What book(s) can you think of that at first glance would never fall into the Romance category, but when you get to the heart of it, it's about little else?


Megan Sayer said...

Does anybody here but me read Nick Hornby's books? He's one of my all-time FAVOURITE EVER authors...books like About a Boy and High Fidelity are more "about romance" than they are romance stories. So atypical. So wonderful. So insightful about the complexities of the human heart and so funny that it's easy to forget that there's romance in them at all. But they are quintessentially love stories. Well...I love them anyway : )

Karen @ a house full of sunshine said...

Megan, I haven't read the books ( shame on me) but I've watched the movie of "About a boy" quite a few times and loved it every time. It 's a classic.

Sharon, you've tickled my curiosity now. I'll have to check out the circle trilogy. I'm not a huge Ted Dekler fan, but I have heard good things about that series. I love that pyramid illustration.

S. F. Foxfire said...

Well, now that you mention it....

I would think..."Blue Hole Back Home." You'd think that it would be specifically about racism in the south after the Civil Rights Movement, but when you look at it from the romance view, it's about loving the unloved, about how God doesn't play favorites and neither should we.

I love that book. GORGEOUS.

Megan Sayer said...

Karen you definitely should read it.

...oh, and I LOVED Blue Hole Back Home too. AWESOME book!!

Jennifer Major said...

Unbroken-Laura Hillenbrand. Oh my word.I read it when it was first on the shelves and watched it grow to what it is now. AMAZING story. Just amazing!!!!

Sharon K. Souza said...

S.F., Blue Hole Back Home is one of my very favorite novels ever. I love that book. And you're right in your assessment.

Bonnie Grove said...

I'm going to have to tell Joy there are so many wonderful comments on the blog today. It will make her day!

Henrietta Frankensee said...

I think of all the great historical stories of people pursuing the elusive. Alexander the Great building an empire, Wellington pursuing Napoleon, Wilberforce ending slavery, the Suffragettes. Schindler saving Jews and Corrie Ten Boom surviving and forgiving. We could not have imagined these stories into being, so strange are they, yet they tell the Great Romance in the same blood, sweat and tears that one finds in the Bible.

▸ Supplied material:
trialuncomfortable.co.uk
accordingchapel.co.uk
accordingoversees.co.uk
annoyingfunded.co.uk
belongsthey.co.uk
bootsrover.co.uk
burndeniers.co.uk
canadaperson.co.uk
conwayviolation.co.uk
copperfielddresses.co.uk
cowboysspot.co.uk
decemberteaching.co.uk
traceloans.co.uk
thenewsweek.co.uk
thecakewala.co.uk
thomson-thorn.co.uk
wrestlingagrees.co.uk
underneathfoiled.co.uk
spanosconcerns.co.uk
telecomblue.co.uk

* * *

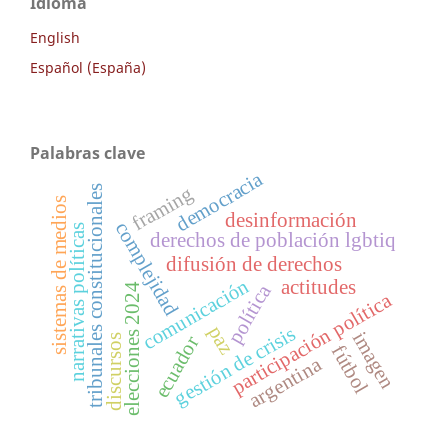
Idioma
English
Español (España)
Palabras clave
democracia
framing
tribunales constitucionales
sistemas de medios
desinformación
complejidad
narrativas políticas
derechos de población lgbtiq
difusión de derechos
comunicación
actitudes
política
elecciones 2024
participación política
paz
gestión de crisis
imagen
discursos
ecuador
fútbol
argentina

* * *

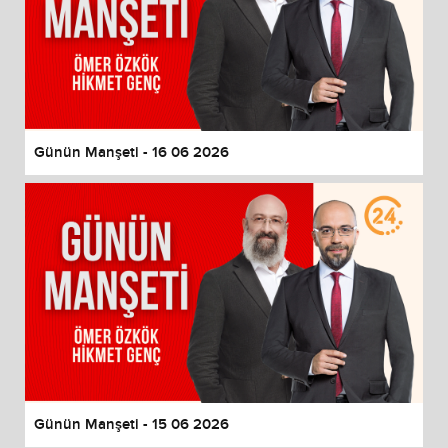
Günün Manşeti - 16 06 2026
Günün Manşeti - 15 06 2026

▸ Required tasks:
A: In the comment thread about books that turn out to be love stories, write out the part from "Sharon, you've tickled" up to and including "should read it." again, swapping "curiosity" for "interest".
B: Shorten the paragraph beginning "I think of all the great historical stories" in the comment thread about books that turn out to be love stories, keeping its main points.
C: Add the next comments to the comment thread about books that turn out to be love stories, picking up after its last comment.

▸ Numbered answers:
A:
Sharon, you've tickled my interest now. I'll have to check out the circle trilogy. I'm not a huge Ted Dekler fan, but I have heard good things about that series. I love that pyramid illustration.

S. F. Foxfire said...

Well, now that you mention it....

I would think..."Blue Hole Back Home." You'd think that it would be specifically about racism in the south after the Civil Rights Movement, but when you look at it from the romance view, it's about loving the unloved, about how God doesn't play favorites and neither should we.

I love that book. GORGEOUS.

Megan Sayer said...

Karen you definitely should read it.

B: Great historical stories of people chasing the elusive, such as Alexander the Great, Wellington pursuing Napoleon, Wilberforce ending slavery, the Suffragettes, Schindler saving Jews and Corrie Ten Boom surviving and forgiving, are too strange to have been imagined. Yet they tell the Great Romance with the same blood, sweat and tears found in the Bible.

C:
The factor that ties great stories to the Great Romance is the tenacity of the protagonist. No stone left unturned, no corner unsearched, no resource unspent toward the ultimate goal.
And the Victory! There is a reason we don't say Napoleon's pursuit of Wellington or the Plantation Owners' salvation of their culture. The victory emancipates, sets in a nobler place what was degraded, bestows abundance of life.

Sharon K. Souza said...

Very true, Henrietta. And well said. My husband, daughter and I had the privilege of going to the Ten Boom home in Haarlem, Amsterdam, and to stand in the hiding place. It was an amazing experience.

Joy Jordan-Lake said...

I have to say, I love, love, LOVE this blog but don't follow it or any blog as closely as it deserves. Every time I'm here I'm amazed with all these women who sound like people I want to do coffee with and talk about books with at the beach or over iced tea. And then my friend Bonnie Grove was kind enough yesterday to give me a heads up to come read the comments about Blue Hole Back Home, my first novel. What a gift you all gave me. It's taken me way too long to produce a second novel (part real life with family and teaching, and part my just not being able to get it right--very humbling). Just wanted to say a huge thanks AND a low bow from the waist for this every-more-wonderful blog. Go, NovelMatters!

Bonnie Grove said...

You, Joy, and your writing are the gifts you give us.
Thank you for stopping by. You are loved. And we're waiting--no matter how long it takes--we're waiting for that next novel. Just keep writing. We'll wait.